Прошли годы, и мать рассталась с этим миром, так и не дождавшись нового жилья. После ее смерти быт семьи нисколько не изменился, все вокруг еще больше посерело.
Кто же, если, разумеется, не считать отца, стал первым мужчиной, которого она может вспомнить? Нет, не школьные друзья, ровесники, забавные молокососы, пытавшиеся изображать из себя этаких суперменов, «сверхчеловеков», распивавших уже в гимназические годы вино стоимостью в тысячу злотых за бутылку. Не учителя-мужчины, которых, впрочем, было лишь двое на всю гимназию. Большую часть педагогов составляли женщины.
Единственным мужчиной, которого она запомнила, был преподаватель внеклассного пения, профессор консерватории Лишка. Симпатией, которой Эва дарила его, он был обязан тому факту, что высмотрел ее среди других и занялся ее музыкальным воспитанием, пророча ей карьеру певицы.
У пана Лишки, стареющего и изрядно полысевшего человека, было в голосе столько сердечности, а карие глаза меломана-энтузиаста излучали такое тепло, что на репетициях им восхищалась не только Эва, но и другие девочки, обучавшиеся пению.

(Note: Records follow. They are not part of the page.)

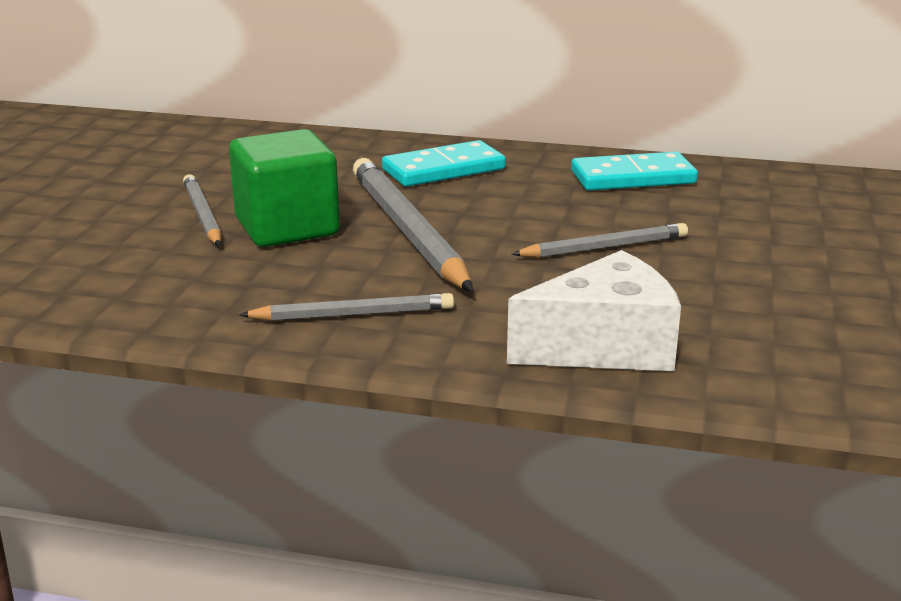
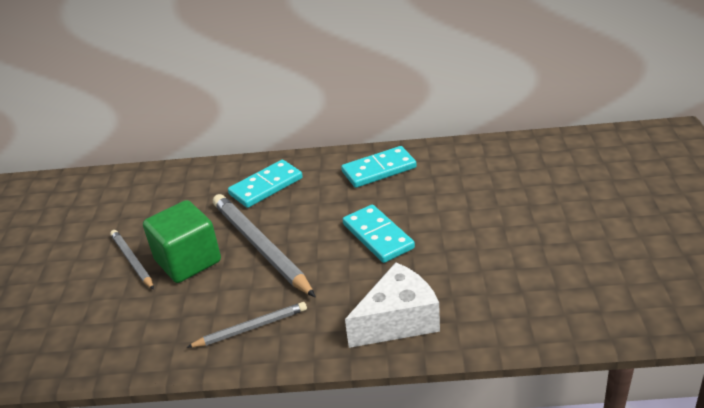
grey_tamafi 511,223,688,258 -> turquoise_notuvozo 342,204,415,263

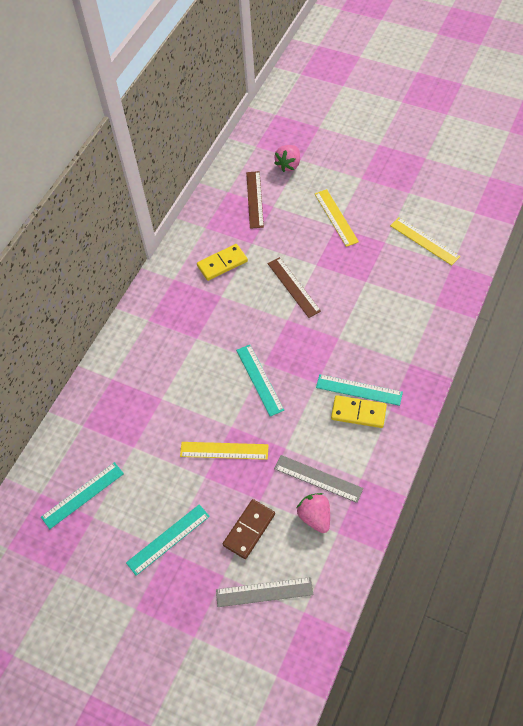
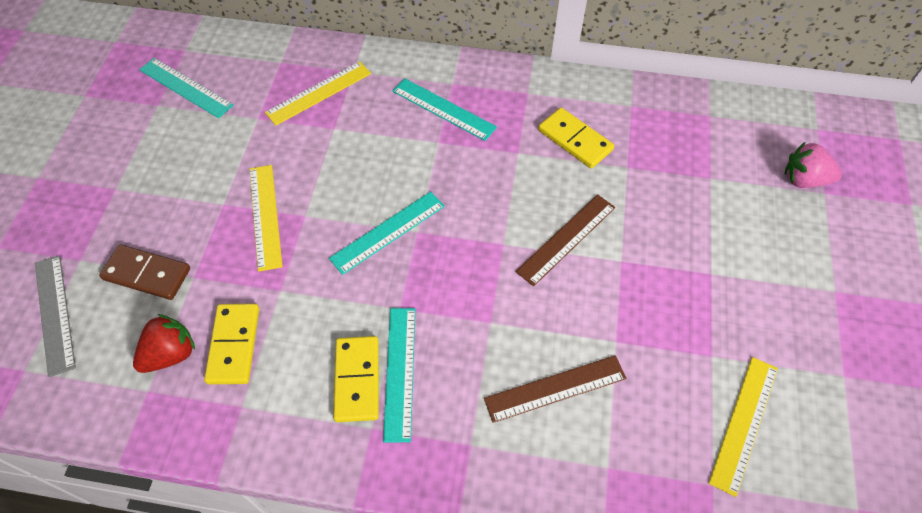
pink_robovuto 296,493,330,533 -> red_robovuto 133,314,195,373
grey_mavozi 274,455,364,503 -> yellow_notuvozo 204,304,259,384
yellow_mavozi 315,189,359,247 -> yellow_mavozi 265,62,371,126, move
turquoise_mavozi 126,504,210,576 -> turquoise_mavozi 392,78,497,141, move
brown_mavozi 246,171,264,229 -> brown_mavozi 484,355,626,423, move

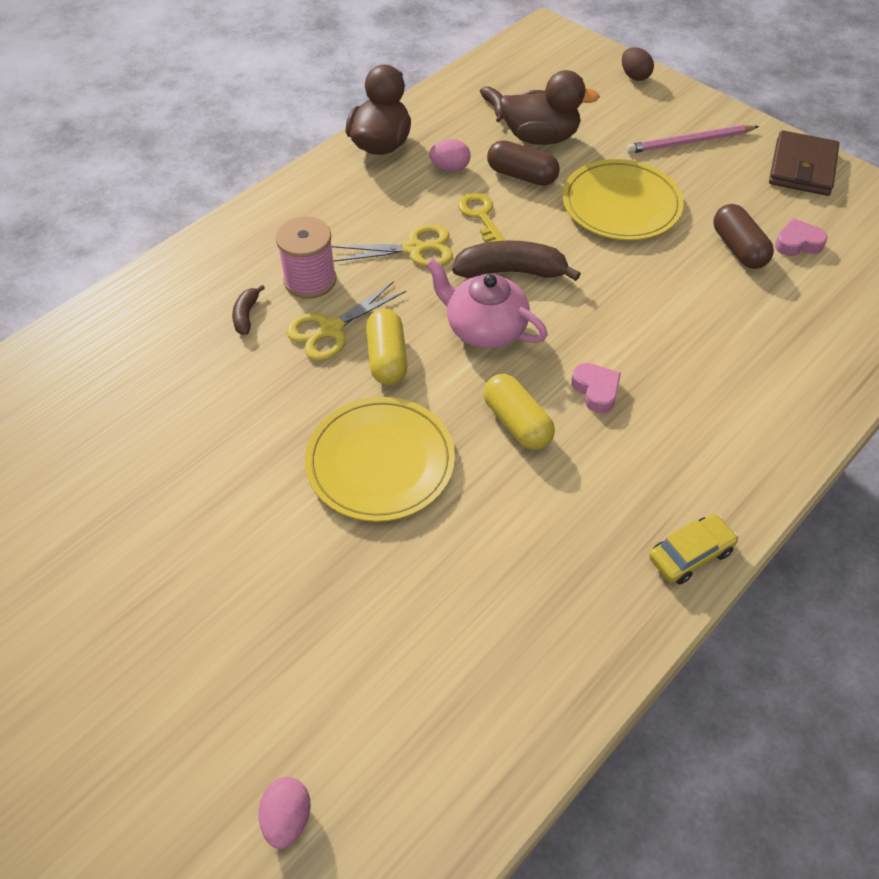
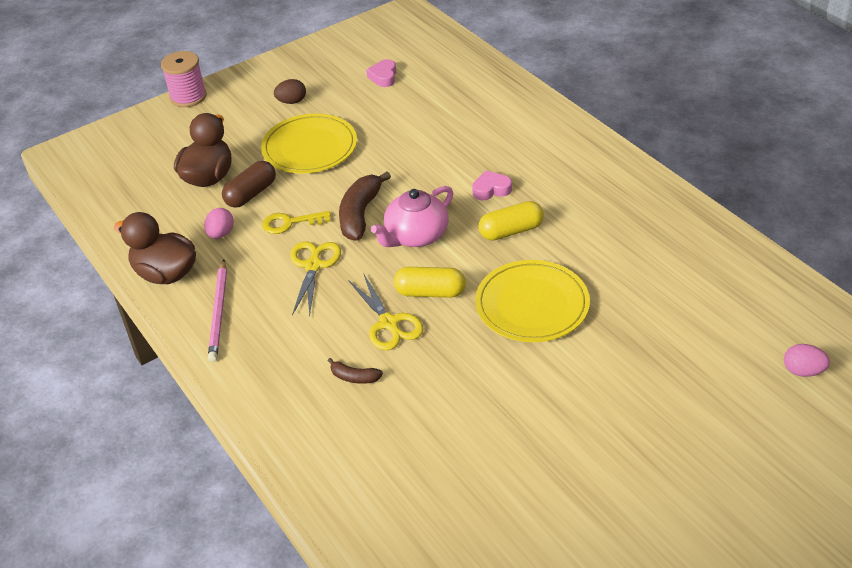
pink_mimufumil 276,216,337,299 -> pink_mimufumil 161,51,207,107, move
pink_tamafi 627,125,759,154 -> pink_tamafi 208,260,227,362, move
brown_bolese 622,47,654,81 -> brown_bolese 274,79,306,104, move
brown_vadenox 480,86,504,122 -> none
yellow_vadaga 649,514,739,585 -> none
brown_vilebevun 713,204,774,269 -> none
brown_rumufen 769,130,839,196 -> none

Именно благодаря Лишке Эва стала со временем школьной знаменитостью, она пела и была солисткой хора, голос ее покорял как организаторов концертов и членов родительского комитета, так и посторонних гостей на всяческих школьных торжествах. К своим крупным успехам она могла бы причислить и то, что даже ее самая ярая противница, преподавательница английского языка, проявлявшая особую строгость по отношению ко всем красивым девушкам и не раз влеплявшая Эве двойки и назначавшая переэкзаменовки, подошла к ней после какого-то концерта и сказала:
— У тебя такой красивый голос, что я даже растрогалась. Может быть, пение поможет тебе в гораздо большей степени, чем английский язык, продвинуться в жизни, но я думаю, что одно другому может и не мешать.
— Большое спасибо, — обрадовалась похвале Эва и сделала реверанс.
А когда она рассказала об этом Лишке, тот поддержал ее веру в успех.
— Вот видишь, Эва, музыка доходит до человеческого сердца. Это — сила. Кое-кто завоевывал весь мир своей музыкой, а ты даже покорила свою англичанку. Я всегда говорил, что ты должна учиться в музыкальном училище.
Так или иначе, но именно Лишка заставил ее поверить в свои силы, внушил ей, что у нее есть талант. Он уделял ей много времени: отдельно преподавал ей сольфеджио, учил играть на школьном фортепиано, которое собственноручно настроил, так как настройка не была предусмотрена школьным бюджетом.
Не было ничего удивительного в том, что она любила Лишку, так хорошо относившегося к ней. Была ему благодарна, но как мужчина он ее совсем не привлекал. Внешне он был похож на монаха-доминиканца: розовые щеки, валик черных волос вокруг изрядной лысины. Теплые-теплые глаза, которые еще больше теплели, когда он говорил о Пуччини, Моцарте или Монюшко. Этот человек, степенный муж и отец двоих детей, был далек от каких-либо страстей, никогда не искал любовных приключений. И Эва понимала, что он относится к ней как к дочери, да и сама она считала его как бы своим отцом, он, пожалуй, был даже ближе родного отца.
«Он один в какой-то степени походил на Анджея, не по внешнему виду, разумеется, а тем, что тоже отличался от всех других», — невольно подумала Эва.
Лишка, добрый монах Лишка, он единственный, кому она обязана своими успехами, он запомнился ей с детских лет.
Благодаря ему она выступала на школьных торжествах, завоевала первое место на городском конкурсе любителей пения.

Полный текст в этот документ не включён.